Many Canadians still prefer a more traditional route to investing, which involves meeting with a financial advisor in person. One of the main benefits of dealing with an advisor is being able to draw on their expertise. By completing an investment profile, a financial advisor is able to determine which type of investment is most suitable. As they get to know more about you, it’s a relationship that can add a lot of value. Many financial advisors, such as the ones working for the big banks, are paid an annual salary, which means that their advice is complimentary. The only fees you will encounter are those associated with the investment you are buying. Financial advisors are able to buy and sell a wide range of investments, including savings accounts, GICs, and mutual funds.

Discount Brokers

If you would like to try your hand at ETF investing or purchase individual stocks, the cheapest and easiest way to do so is by opening an account with an online broker, also referred to as a discount broker. This self-directed account places all of the decision making in the investor’s hands. These online trading platforms provide a bevy of market and research tools, but there is no advisor available to assist you.

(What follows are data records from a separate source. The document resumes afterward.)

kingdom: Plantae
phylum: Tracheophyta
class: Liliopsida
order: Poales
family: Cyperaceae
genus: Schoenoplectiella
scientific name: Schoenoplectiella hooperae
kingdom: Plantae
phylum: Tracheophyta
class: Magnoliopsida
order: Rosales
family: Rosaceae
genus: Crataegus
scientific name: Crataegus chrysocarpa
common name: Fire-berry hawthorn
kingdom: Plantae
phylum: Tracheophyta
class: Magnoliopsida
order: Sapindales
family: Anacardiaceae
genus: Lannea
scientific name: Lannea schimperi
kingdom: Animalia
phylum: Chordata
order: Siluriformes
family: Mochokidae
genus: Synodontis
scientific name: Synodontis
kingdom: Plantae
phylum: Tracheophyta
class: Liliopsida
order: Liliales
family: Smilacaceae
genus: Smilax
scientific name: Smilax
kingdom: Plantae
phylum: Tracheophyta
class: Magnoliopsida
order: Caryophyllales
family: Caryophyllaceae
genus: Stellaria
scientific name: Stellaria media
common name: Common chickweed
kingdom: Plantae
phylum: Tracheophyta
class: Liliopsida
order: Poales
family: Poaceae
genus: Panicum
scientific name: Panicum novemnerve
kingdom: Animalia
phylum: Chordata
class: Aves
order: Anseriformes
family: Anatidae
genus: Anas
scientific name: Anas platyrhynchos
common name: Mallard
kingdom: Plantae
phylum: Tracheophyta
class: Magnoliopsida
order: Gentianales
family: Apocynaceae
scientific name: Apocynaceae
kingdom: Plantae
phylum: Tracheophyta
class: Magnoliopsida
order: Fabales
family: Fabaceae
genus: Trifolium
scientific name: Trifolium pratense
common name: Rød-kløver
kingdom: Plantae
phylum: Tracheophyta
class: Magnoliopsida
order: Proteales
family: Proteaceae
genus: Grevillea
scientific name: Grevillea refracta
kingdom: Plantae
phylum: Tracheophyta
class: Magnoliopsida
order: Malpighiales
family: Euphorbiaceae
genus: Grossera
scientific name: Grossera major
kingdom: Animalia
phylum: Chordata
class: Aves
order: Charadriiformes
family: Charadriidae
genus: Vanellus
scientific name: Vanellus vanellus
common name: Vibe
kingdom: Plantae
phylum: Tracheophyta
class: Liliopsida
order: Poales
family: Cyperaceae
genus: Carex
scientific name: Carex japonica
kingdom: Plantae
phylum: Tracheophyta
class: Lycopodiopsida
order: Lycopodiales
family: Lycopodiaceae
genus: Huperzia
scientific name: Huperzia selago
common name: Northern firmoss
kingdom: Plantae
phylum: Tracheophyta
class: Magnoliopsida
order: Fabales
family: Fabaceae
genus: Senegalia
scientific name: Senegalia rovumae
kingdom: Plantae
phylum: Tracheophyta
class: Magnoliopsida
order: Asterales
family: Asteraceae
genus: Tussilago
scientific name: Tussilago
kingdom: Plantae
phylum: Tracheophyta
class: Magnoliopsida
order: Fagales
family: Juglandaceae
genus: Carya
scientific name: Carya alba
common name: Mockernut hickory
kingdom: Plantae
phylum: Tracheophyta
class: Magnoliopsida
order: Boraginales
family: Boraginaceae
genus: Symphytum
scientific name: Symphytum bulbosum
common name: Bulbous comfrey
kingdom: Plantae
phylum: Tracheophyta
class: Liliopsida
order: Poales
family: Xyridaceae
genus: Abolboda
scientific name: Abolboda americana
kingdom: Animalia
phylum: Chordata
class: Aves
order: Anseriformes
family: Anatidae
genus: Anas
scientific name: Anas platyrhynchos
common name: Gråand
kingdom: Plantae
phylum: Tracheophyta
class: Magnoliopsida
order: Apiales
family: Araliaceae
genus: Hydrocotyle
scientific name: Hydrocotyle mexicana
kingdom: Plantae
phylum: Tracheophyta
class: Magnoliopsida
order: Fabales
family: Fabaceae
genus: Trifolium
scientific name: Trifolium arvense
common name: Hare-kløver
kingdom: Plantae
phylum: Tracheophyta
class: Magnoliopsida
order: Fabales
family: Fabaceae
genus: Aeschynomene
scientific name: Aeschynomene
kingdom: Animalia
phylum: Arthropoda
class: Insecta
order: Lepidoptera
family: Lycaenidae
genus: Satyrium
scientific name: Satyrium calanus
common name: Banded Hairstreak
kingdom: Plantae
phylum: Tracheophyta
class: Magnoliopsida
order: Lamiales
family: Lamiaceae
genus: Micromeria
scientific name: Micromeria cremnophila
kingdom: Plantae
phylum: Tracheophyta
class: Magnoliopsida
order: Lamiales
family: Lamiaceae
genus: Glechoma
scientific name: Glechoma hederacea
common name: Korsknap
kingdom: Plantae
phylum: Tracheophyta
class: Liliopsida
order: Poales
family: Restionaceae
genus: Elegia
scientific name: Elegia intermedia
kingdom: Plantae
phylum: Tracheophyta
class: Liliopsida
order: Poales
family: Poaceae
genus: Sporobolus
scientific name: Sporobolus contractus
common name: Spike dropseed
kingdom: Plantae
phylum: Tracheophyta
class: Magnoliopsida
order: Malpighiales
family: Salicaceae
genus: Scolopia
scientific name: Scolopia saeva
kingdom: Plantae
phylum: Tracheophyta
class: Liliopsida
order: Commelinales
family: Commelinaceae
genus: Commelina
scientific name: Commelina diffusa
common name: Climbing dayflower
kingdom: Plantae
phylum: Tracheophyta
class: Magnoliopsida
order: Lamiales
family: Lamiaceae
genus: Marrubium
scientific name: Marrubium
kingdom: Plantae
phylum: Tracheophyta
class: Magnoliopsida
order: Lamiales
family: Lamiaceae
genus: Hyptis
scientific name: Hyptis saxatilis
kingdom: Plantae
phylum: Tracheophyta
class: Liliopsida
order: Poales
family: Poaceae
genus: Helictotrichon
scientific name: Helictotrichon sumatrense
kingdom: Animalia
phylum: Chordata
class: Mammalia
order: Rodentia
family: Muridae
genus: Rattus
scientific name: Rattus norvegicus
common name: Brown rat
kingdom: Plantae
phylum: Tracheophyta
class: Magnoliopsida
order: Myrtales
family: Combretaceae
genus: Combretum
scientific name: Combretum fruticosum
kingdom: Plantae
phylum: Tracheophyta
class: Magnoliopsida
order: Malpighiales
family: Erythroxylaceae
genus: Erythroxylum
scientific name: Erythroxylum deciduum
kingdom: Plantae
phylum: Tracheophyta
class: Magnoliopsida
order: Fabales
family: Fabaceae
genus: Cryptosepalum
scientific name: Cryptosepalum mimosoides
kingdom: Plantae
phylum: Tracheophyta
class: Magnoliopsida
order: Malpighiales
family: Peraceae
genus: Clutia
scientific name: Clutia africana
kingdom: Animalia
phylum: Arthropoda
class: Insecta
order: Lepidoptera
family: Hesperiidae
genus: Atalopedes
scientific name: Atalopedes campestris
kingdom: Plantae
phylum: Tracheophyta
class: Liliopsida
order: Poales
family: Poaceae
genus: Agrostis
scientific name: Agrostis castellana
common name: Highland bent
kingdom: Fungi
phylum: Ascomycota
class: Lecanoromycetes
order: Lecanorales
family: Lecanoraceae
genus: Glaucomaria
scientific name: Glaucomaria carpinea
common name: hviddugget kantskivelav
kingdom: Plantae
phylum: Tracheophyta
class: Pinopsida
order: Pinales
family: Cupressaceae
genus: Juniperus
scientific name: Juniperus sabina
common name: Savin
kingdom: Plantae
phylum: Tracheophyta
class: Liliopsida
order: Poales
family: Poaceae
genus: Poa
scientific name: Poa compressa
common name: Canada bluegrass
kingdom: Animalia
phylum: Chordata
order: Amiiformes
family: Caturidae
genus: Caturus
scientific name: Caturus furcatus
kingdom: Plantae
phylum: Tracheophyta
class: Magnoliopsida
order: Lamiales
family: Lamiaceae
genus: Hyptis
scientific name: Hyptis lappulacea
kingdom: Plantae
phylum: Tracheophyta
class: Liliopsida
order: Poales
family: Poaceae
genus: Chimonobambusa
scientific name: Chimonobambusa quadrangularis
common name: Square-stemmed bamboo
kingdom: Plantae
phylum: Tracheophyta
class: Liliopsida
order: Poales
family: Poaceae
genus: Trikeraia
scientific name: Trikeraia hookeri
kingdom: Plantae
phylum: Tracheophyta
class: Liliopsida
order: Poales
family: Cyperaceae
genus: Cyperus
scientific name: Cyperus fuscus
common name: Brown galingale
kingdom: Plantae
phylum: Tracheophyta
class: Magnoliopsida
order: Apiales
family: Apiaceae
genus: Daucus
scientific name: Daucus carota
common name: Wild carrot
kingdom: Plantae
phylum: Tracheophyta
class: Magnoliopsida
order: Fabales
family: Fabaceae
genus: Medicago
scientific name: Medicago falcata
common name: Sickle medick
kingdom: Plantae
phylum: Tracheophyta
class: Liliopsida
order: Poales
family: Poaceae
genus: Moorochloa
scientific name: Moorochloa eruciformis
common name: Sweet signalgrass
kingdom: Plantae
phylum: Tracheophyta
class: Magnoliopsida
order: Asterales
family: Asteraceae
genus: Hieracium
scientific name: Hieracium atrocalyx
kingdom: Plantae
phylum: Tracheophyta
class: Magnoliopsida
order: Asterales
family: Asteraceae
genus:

In Canada, there are at least a dozen top discount brokers to choose from, including offerings from all of the big banks. Perhaps our favourite here at MapleMoney is Questrade, due to their low fees and free ETF purchases. If you’re just getting started, another top choice is Wealthsimple Trade, a mobile-only trading platform from Canada’s leading robo-advisor firm. The beauty of Trade is that they don’t charge trading fees, period.

If you decide to invest with an online broker, be careful that you don’t end up paying too much in fees. Remember that with most brokers, you’re going to pay every time you buy or sell a stock or ETF. Fees range between $4.95 and $9.95 in most cases, and they can be higher. This might not seem like a lot of money, but $10 is 1% of $1000. Frequent buying and selling can quickly eat into any returns you may receive. Mutual funds can also be purchased via an online broker, and are usually free to trade.

Robo-Advisors

Last, but not least, if you have $1000 to invest you may want to consider dealing with a robo-advisor. A robo-advisor uses AI technology to build a customized investment portfolio, similar to what a financial advisor would do, while offering the convenience of an online investing solution. Unburdened with the expense of office space and human advisors, a robo-advisor is able to do all of this at a very low cost. The clear leader in the robo-advisor space in Canada is Wealthsimple. They offer a range of options, including a no-fee savings account with a .90% everyday interest rate, online investing with their customized ETF portfolios, and their aforementioned mobile stock trading platform, Wealthsimple Trade. If you invest $0-$99,999 with Wealthsimple, you’ll pay a small annual fee of .50%, or .40% if your balance is over $100,000.

I highly recommend robo-advisor investing to anyone who is looking for the convenience of online investing and doesn’t need to be involved in the day to day decision making, as with an online broker. If you prefer to keep investing simple, a robo-advisor might be right for you.

What Is the Best Way to Invest Money?

If only it was this simple! There is no single investment that is the best choice for every investor. I’ve provided you with several of the top investment options in Canada, but the best way to find out which one is right for you is to start with your investment goals. What are you saving for? What is your investment time frame? If you plan to spend the money within two or three years, investing in the markets is not worth the risk. In that case, your best option is to choose a savings account or GIC at the highest possible interest rate. If you’re investing long term, consider putting your money into the markets, where you have the highest potential for return. Of course, always make sure you can tolerate the level of risk that you assume. After all, no investment is worth losing sleep over.